Parkway Life REIT has increased its distribution per unit for 1HFY2025 by 1.5% y-o-y to 7.65 cents.
Distributable income to unitholders increased by 9.5% to $49.9 million for the same half year ended June, due to the REIT's step-up rental revision arrangement in its Singapore hospitals.
Gross revenue was up 8.1% y-o-y to $78.3 million and net property income was up 8% to $73.8 million, with contributions from newly acquired properties in Japan and France.
As at June 30, the REIT owns 75 properties across Singapore, Japan, Malaysia, and France worth a total of $2.46 billion.
Yong Yean Chau, CEO of the manager, describes the 1HFY2025 results as an indication of the strength of PLife REIT’s core portfolio and "disciplined growth".
"The expanded contributions from Japan and our successful entry into France have further diversified our income streams while remaining aligned with our focus on resilient, healthcare-related real estate," he adds.

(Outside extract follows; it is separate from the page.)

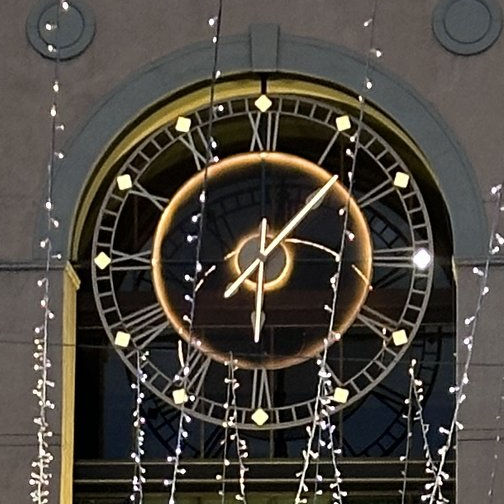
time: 6:07
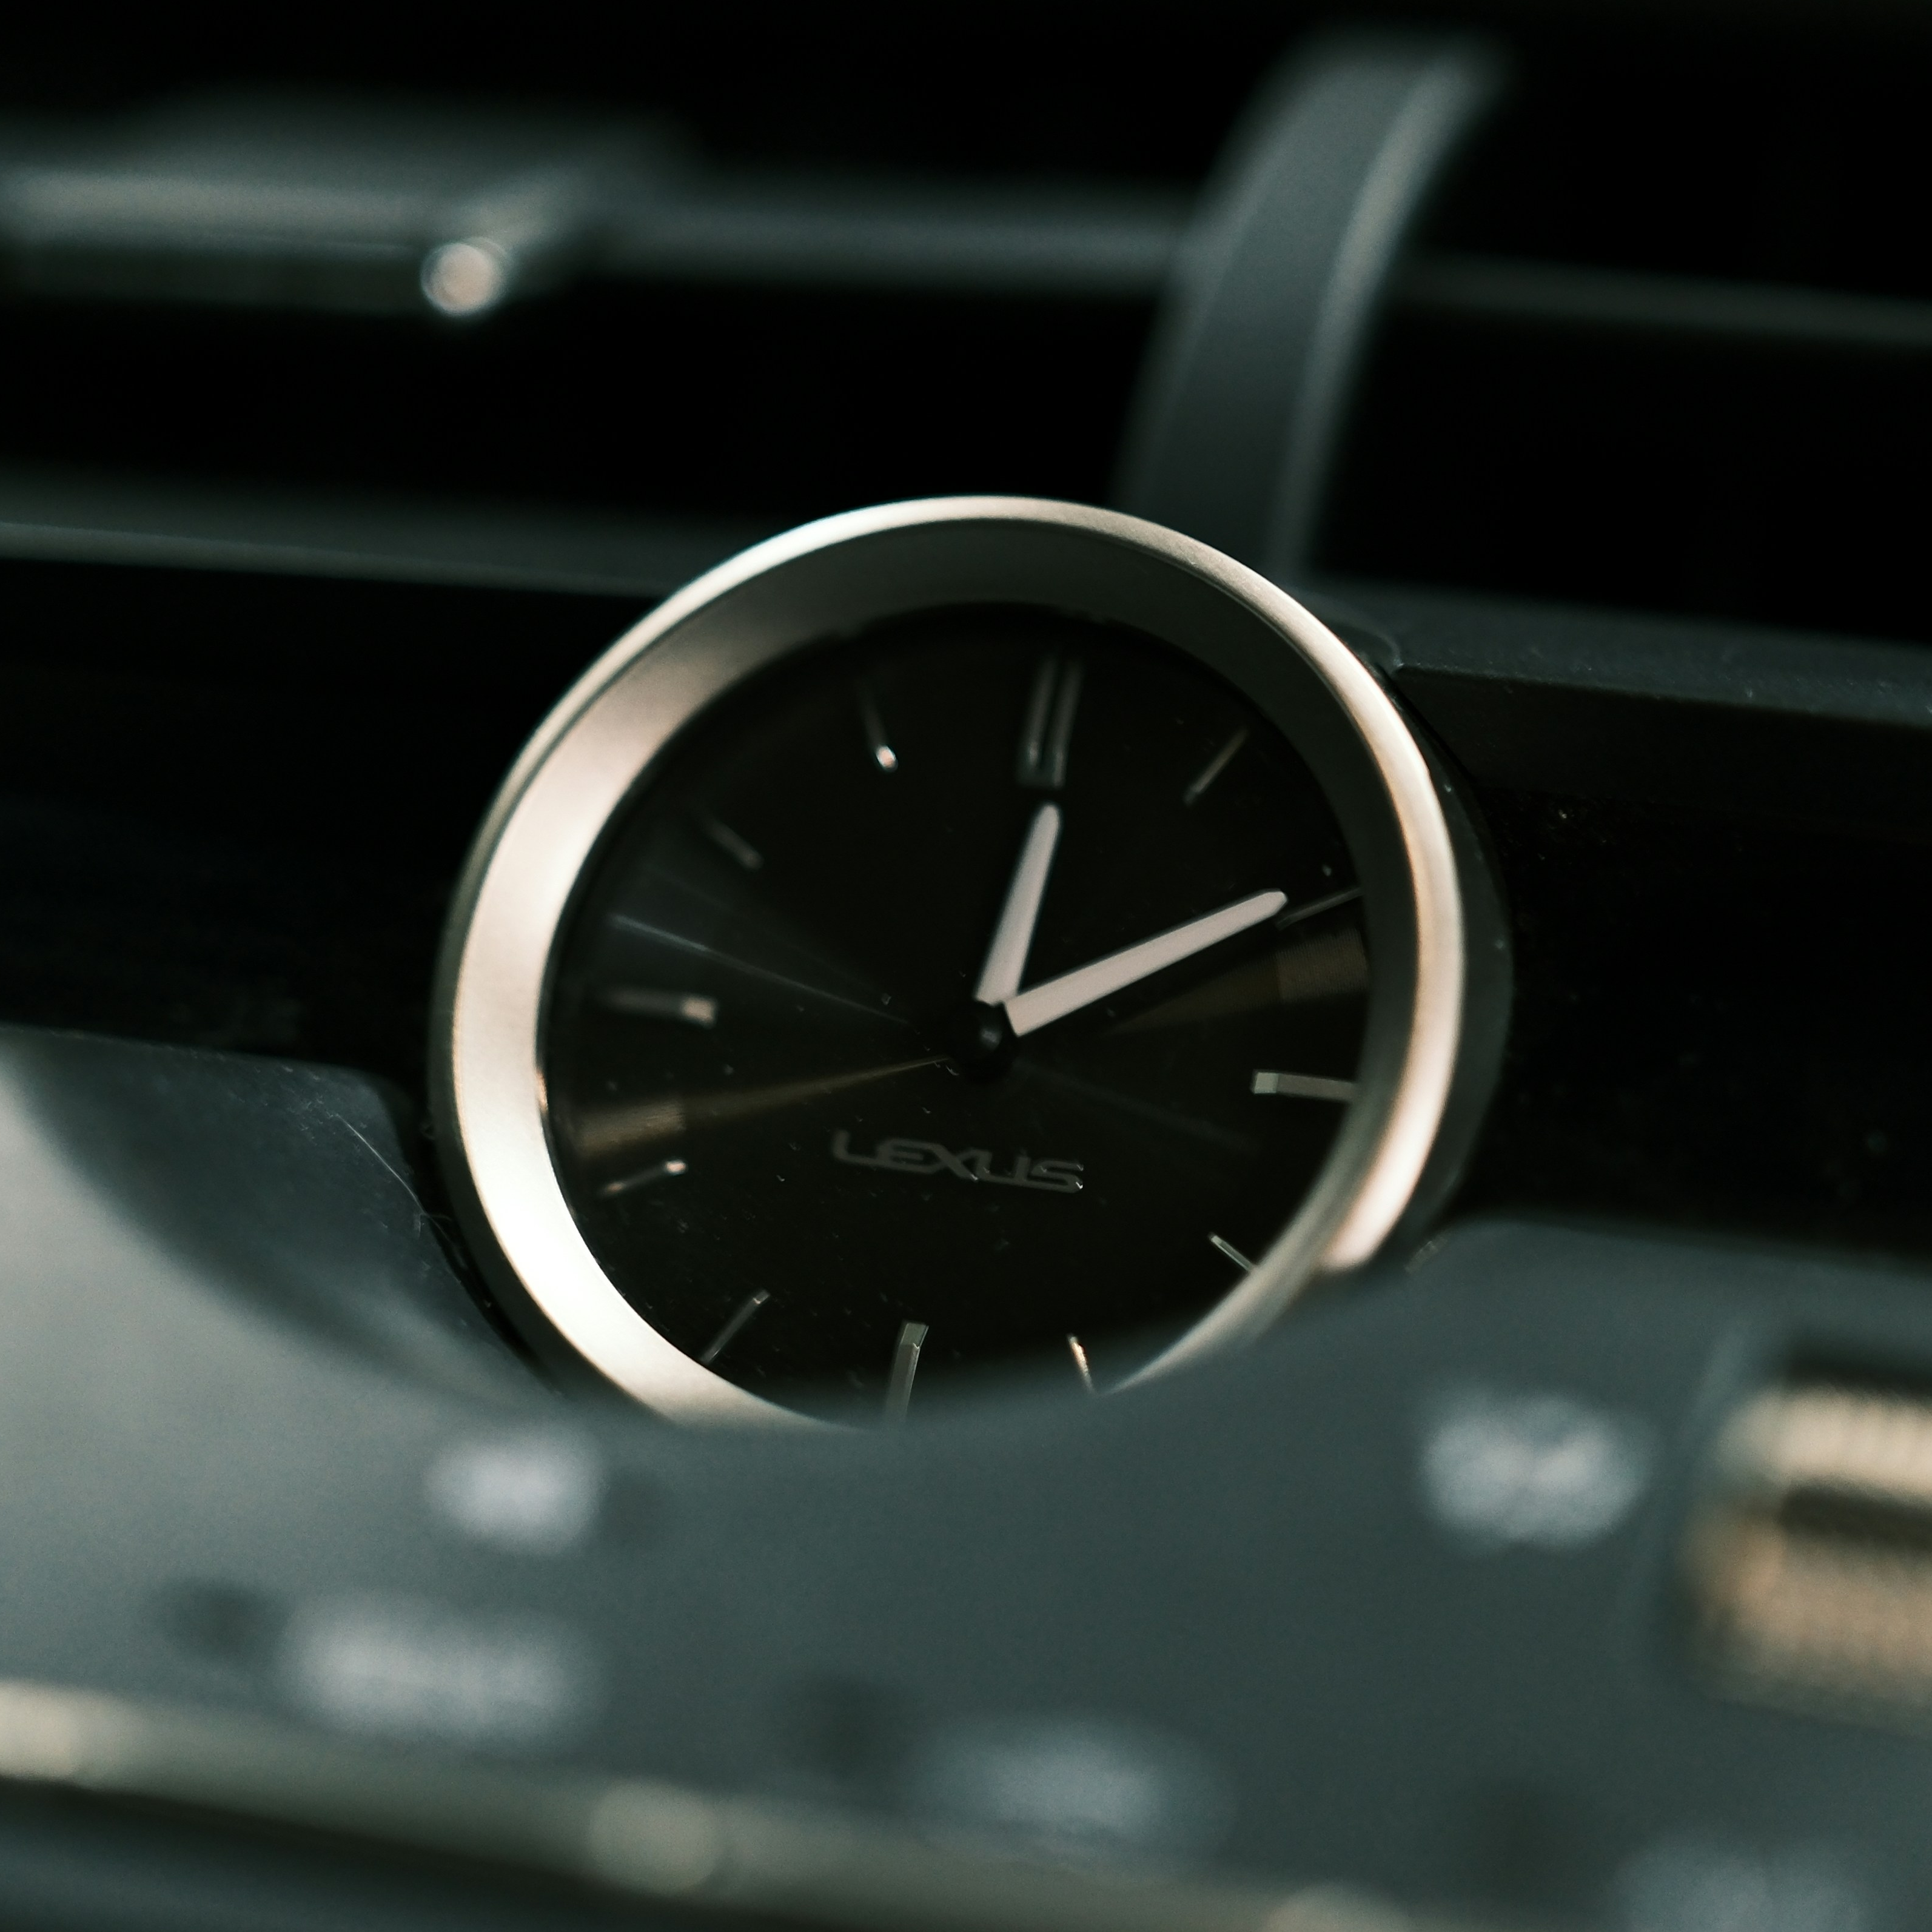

See also: SATS earnings up 9.1% y-o-y to $70.9 mil for 1QFY2025
As at June 30, gearing was 35.4%, well below the regulatory limit of 50%; interest coverage ratio was 9.1 times, and the REIT has no debt due till next September.
"We are well-positioned to navigate market volatility and continue delivering sustainable returns to our unitholders," says Yong.
Parkway Life REIT units closed at $4.06 on Aug 5 up 0.74% for the day and up 7.98% year to date.